The problem with this situation, is that I've been talking to this other girl (who actually lives nearby), we flirt, and I'm pretty sure she likes me back; I just haven't gotten around to telling her I like her.

But it's like... I still have unresolved feelings for the ex. I actually really missed the girl. wat do, gmd? Go for the ex, or keep my eyes on the target?
 
So the long-distance ex is talking to me again, and seems to want to pick things up from where we left off, which when she told me, was like a blow to the gut; it triggered my anxiety hardcore.

The problem with this situation, is that I've been talking to this other girl (who actually lives nearby), we flirt, and I'm pretty sure she likes me back; I just haven't gotten around to telling her I like her.

But it's like... I still have unresolved feelings for the ex. I actually really missed the girl. wat do, gmd? Go for the ex, or keep my eyes on the target?

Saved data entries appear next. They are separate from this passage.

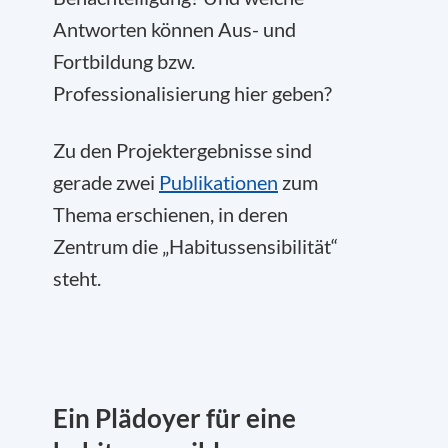
Antworten können Aus- und
Fortbildung bzw.
Professionalisierung hier geben?
Zu den Projektergebnisse sind
gerade zwei
Publikationen
zum
Thema erschienen, in deren
Zentrum die „Habitussensibilität“
steht.
Ein Plädoyer für eine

You already know the answer. Don't listen to any side bullshit your brain is feeding you. You already have your answer in tow.
 
Thing is I'm actually legit confused about the whole situation. When she said she wanted to try again I actually gave it some serious thought, despite every rational part of me screaming "DON'T DO IT, R.J.".
 
Well ya know I got my hair straightened tonight, rocking the emo fringes... so I may as well go all-out. In for a penny, in for a pound.
 
let it be known that this man, with his antiquated adages, has surely earned his right to rock the emo fringes.